== READING PASSAGE ==
Forces and Bonding: Solids

1 lab period; work in pairs. Complete the Preparation page before laboratory.

Goals

To understand several fundamental aspects of the structures of crystalline solids:

a. Hexagonal closest packing (hcp) and cubic closest packing (ccp)
b. Tetrahedral hole
c. Octahedral hole
d. Face-centered cubic (fcc) lattice
e. The equivalence of ccp and fcc
f. The meaning of the phrase, unit cell
g. Locations of tetrahedral and octahedral holes in a fcc unit cell
h. The crystal structures for which the following compounds, all based on a face-centered cubic unit cell, are prototypes

1. NaCl
2. Zinc-blende (ZnS)
3. Fluorite (CaF2)
4. Anti-fluorite
5. Diamond
 i. Simple cubic lattice:
1. the CsCl-type structure
 j. Body-centered cubic (bcc) lattice
k. Relationship between ionic radius and structure

Background

Sir W. H. Bragg, one of the first scientists to use X-rays to study crystal structures, was fascinated by the intricate, orderly atomic patterns revealed by his investigations. In 1901 he likened the stability of crystalline structures to that of an engineering structure.

Natural crystals, from gemstones to snowflakes, have always held a fascination for man. Today we recognize that the regular geometric shapes of crystals reflect orderly three-dimensional networks of the atoms, ions, or molecules that form the crystal lattice.

Although the arrangements of atoms and ions that lead to regular crystal lattice structures are quite simple, it is hard to visualize the arrangements in 3-dimensions. Two-dimensional drawings of 3-dimensional objects do not help! The purpose of this workshop is to give you the opportunity to build models of some common crystal structures and clearly see how the atoms and ions are arranged. Having built and examined models, it will be easier for you to make sense of drawings in the text and class discussions.

== REQUIRED TASKS ==
**1.** Answer these questions on the lab handout:
(a) How many lab periods does the exercise take?
(b) In what year did Sir W. H. Bragg liken the stability of crystalline structures to that of an engineering structure?
(c) Which structure is listed under the simple cubic lattice?
**2.** Copy the listing from its first line through the line containing "Atlanta: 10:19 -> 11:14", renaming "Wuhan" as "Chengdu" and leaving everything else unchanged.

== Listing excerpted from a collection ==

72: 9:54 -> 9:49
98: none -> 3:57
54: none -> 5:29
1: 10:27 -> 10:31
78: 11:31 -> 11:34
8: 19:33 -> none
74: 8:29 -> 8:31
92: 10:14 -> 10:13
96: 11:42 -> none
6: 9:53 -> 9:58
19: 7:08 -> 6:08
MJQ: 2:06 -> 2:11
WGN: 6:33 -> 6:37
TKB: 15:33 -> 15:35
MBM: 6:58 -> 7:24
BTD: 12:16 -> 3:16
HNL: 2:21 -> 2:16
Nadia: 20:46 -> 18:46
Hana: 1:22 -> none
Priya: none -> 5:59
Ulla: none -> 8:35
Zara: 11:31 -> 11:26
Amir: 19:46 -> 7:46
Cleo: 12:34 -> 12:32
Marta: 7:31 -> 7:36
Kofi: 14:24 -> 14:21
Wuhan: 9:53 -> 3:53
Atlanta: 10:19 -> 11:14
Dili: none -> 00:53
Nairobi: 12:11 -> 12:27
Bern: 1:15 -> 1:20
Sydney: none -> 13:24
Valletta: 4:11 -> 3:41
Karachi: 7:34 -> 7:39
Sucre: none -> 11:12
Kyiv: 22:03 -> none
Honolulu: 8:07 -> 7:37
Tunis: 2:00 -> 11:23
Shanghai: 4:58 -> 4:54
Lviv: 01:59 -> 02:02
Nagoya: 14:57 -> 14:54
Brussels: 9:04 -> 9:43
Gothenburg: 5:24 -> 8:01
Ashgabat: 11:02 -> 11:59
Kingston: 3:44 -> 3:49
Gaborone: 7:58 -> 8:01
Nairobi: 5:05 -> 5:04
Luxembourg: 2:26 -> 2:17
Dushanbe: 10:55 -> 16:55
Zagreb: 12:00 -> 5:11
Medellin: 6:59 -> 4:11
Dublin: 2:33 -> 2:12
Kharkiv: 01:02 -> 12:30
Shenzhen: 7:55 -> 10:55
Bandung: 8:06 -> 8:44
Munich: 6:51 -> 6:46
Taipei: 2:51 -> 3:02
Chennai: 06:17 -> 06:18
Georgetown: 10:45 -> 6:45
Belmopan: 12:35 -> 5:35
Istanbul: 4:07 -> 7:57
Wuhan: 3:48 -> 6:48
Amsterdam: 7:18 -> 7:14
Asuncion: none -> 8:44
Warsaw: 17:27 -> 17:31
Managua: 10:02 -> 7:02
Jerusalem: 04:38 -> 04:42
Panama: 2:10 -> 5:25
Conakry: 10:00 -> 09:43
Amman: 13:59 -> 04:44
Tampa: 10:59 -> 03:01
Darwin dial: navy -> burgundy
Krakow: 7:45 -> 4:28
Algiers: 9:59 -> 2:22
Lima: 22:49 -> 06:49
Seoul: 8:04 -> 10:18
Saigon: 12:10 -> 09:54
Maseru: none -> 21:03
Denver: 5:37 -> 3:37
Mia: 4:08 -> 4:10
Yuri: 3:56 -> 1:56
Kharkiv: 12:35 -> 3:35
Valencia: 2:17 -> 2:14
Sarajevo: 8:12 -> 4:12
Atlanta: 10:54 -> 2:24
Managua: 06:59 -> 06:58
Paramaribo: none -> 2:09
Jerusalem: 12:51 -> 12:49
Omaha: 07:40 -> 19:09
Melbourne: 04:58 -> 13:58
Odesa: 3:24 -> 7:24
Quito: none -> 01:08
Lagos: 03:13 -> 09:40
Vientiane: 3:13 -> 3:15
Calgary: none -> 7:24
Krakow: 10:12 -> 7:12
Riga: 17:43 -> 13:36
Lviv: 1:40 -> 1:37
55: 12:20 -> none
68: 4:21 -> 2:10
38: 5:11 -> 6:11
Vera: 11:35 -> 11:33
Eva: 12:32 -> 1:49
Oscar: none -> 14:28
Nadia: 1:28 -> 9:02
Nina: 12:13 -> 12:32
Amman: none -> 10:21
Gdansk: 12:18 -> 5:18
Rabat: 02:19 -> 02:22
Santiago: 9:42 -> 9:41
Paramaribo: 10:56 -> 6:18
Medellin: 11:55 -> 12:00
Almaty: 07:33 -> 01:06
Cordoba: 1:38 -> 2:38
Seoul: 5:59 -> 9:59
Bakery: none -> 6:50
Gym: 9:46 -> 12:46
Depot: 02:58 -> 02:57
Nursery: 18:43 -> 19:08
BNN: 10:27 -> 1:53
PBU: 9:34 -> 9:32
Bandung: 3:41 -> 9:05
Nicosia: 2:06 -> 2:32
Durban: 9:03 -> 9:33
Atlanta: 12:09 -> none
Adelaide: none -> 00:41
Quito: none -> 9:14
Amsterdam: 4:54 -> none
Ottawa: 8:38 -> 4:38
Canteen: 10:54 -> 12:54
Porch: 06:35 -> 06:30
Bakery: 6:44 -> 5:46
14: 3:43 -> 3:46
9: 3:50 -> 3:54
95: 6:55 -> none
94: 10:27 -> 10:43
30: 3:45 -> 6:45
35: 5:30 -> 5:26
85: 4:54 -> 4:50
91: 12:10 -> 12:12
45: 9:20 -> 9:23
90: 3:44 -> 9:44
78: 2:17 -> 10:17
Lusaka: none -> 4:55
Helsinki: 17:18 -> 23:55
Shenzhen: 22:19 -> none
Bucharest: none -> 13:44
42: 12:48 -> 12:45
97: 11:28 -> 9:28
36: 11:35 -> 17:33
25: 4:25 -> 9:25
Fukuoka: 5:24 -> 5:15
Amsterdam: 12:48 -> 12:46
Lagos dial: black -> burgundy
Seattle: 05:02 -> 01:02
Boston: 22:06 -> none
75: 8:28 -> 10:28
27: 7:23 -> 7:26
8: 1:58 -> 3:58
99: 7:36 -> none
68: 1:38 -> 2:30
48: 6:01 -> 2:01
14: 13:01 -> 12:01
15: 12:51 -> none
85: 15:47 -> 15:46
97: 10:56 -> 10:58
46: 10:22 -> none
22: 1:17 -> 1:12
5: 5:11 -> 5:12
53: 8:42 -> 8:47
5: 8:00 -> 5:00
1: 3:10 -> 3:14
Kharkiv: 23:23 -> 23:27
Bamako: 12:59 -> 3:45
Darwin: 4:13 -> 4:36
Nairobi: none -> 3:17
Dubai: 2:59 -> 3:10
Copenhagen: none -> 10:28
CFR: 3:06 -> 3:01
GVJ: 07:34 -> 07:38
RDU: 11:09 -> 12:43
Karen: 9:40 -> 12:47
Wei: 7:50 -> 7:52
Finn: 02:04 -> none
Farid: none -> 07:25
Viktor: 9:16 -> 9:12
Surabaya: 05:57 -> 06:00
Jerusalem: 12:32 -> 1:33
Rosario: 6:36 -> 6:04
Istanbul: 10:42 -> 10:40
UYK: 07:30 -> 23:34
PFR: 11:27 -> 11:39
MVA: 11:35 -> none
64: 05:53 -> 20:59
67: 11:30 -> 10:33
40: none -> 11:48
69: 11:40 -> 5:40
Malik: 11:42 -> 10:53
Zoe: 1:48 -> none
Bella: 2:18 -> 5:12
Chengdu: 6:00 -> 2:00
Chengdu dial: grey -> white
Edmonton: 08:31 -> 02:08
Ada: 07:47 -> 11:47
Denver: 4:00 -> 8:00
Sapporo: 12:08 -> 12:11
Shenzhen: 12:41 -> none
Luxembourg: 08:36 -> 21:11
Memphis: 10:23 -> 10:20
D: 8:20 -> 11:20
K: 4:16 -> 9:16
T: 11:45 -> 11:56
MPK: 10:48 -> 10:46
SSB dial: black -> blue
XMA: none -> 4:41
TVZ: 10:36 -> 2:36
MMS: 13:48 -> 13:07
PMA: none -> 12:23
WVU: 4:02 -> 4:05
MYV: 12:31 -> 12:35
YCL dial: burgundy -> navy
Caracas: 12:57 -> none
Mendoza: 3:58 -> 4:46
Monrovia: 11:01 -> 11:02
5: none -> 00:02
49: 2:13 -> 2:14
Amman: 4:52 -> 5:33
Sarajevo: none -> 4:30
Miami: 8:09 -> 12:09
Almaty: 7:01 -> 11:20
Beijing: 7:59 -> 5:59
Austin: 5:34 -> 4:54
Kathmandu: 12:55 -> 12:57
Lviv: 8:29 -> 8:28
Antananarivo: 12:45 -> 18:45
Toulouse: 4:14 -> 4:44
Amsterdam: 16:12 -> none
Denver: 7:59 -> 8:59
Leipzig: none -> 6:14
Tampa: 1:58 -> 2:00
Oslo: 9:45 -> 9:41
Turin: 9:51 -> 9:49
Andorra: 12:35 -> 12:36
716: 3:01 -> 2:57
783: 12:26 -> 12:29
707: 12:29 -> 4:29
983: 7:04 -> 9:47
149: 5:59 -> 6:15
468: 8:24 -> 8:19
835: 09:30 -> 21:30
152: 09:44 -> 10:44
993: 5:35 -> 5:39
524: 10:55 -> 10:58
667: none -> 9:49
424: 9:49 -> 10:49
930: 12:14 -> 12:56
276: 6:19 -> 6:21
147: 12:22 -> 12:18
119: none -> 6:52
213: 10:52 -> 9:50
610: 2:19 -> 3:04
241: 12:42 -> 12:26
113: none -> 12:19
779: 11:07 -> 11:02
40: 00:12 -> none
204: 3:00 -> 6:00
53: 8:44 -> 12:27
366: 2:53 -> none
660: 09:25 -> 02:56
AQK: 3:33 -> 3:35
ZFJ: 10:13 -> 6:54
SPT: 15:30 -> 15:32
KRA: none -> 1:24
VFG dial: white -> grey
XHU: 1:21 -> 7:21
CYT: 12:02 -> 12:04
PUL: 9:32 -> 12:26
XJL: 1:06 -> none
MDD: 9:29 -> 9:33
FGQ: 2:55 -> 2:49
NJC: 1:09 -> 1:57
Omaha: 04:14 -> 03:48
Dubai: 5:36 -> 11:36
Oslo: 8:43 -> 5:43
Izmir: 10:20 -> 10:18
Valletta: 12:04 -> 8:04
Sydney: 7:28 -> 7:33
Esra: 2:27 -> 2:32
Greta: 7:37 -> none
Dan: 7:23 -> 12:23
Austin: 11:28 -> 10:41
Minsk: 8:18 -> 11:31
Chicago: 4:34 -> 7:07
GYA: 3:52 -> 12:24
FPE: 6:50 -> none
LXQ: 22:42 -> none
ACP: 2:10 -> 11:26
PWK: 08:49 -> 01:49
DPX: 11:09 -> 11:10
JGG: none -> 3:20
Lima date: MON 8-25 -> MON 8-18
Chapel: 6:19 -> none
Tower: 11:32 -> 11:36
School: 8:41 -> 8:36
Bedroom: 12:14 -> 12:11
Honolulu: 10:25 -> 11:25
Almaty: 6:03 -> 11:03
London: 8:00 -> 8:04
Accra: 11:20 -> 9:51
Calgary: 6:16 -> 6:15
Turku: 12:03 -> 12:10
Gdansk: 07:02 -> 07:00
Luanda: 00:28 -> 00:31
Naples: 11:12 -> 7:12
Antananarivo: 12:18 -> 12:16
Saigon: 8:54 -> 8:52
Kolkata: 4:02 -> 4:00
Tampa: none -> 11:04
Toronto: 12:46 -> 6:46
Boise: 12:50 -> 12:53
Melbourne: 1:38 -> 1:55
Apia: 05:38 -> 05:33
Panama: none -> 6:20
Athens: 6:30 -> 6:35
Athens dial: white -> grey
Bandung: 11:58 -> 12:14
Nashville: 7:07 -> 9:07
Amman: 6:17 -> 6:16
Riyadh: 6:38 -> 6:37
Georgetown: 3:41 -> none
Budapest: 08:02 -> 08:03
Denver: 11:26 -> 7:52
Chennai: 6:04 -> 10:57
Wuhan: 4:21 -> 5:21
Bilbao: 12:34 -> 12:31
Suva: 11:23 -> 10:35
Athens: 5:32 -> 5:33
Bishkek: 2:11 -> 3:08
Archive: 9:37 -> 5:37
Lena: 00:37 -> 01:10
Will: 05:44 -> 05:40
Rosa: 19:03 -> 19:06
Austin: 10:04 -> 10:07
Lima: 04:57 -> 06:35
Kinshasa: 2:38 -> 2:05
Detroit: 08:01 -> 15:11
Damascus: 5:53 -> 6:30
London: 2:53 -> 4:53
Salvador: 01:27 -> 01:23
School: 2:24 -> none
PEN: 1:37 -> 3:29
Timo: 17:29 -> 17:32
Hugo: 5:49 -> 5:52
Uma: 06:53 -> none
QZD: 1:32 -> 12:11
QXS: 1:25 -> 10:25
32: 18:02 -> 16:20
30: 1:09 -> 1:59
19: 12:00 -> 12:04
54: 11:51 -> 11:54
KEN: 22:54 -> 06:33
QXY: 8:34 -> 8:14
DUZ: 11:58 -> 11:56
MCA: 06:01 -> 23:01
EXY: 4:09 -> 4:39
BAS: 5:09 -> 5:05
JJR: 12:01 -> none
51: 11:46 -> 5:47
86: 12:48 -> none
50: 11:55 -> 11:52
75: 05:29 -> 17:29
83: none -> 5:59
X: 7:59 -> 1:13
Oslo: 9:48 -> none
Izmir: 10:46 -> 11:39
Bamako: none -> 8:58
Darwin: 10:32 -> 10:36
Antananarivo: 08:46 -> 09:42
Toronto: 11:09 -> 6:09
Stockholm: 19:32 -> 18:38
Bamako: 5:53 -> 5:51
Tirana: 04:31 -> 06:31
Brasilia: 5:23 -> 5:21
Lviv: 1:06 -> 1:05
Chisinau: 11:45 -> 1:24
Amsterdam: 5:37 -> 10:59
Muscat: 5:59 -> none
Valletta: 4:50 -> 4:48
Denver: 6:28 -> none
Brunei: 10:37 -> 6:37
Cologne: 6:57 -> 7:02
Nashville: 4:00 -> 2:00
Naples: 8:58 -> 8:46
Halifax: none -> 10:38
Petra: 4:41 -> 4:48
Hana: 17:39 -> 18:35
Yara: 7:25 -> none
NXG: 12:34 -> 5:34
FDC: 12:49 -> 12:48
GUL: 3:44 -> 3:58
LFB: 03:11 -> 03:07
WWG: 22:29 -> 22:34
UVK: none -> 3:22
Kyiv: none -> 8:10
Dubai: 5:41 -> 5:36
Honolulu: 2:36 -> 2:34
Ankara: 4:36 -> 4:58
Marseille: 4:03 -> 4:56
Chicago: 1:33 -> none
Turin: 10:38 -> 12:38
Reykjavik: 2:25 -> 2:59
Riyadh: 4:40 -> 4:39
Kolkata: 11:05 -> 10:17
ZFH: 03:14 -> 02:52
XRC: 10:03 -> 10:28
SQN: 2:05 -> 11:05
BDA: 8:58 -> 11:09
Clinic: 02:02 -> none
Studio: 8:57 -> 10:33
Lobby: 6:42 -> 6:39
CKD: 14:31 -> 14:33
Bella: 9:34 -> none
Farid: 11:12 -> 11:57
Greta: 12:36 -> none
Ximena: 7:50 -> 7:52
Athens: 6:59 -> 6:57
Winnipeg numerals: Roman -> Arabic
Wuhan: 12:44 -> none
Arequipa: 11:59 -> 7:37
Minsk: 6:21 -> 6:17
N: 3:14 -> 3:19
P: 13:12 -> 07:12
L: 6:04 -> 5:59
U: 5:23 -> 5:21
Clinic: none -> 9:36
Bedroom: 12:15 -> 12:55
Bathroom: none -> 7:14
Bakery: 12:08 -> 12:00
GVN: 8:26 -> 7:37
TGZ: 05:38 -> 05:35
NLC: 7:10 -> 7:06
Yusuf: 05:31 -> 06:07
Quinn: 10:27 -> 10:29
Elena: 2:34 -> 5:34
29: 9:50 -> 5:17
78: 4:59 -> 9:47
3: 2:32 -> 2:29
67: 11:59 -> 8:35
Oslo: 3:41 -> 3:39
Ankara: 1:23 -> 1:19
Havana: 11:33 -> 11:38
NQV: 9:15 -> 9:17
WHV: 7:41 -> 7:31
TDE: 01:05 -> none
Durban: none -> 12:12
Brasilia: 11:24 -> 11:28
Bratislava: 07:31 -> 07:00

== CORRECT ANSWERS ==
**1.**
(a) One lab period.
(b) 1901.
(c) The CsCl-type structure.

**2.**
72: 9:54 -> 9:49
98: none -> 3:57
54: none -> 5:29
1: 10:27 -> 10:31
78: 11:31 -> 11:34
8: 19:33 -> none
74: 8:29 -> 8:31
92: 10:14 -> 10:13
96: 11:42 -> none
6: 9:53 -> 9:58
19: 7:08 -> 6:08
MJQ: 2:06 -> 2:11
WGN: 6:33 -> 6:37
TKB: 15:33 -> 15:35
MBM: 6:58 -> 7:24
BTD: 12:16 -> 3:16
HNL: 2:21 -> 2:16
Nadia: 20:46 -> 18:46
Hana: 1:22 -> none
Priya: none -> 5:59
Ulla: none -> 8:35
Zara: 11:31 -> 11:26
Amir: 19:46 -> 7:46
Cleo: 12:34 -> 12:32
Marta: 7:31 -> 7:36
Kofi: 14:24 -> 14:21
Chengdu: 9:53 -> 3:53
Atlanta: 10:19 -> 11:14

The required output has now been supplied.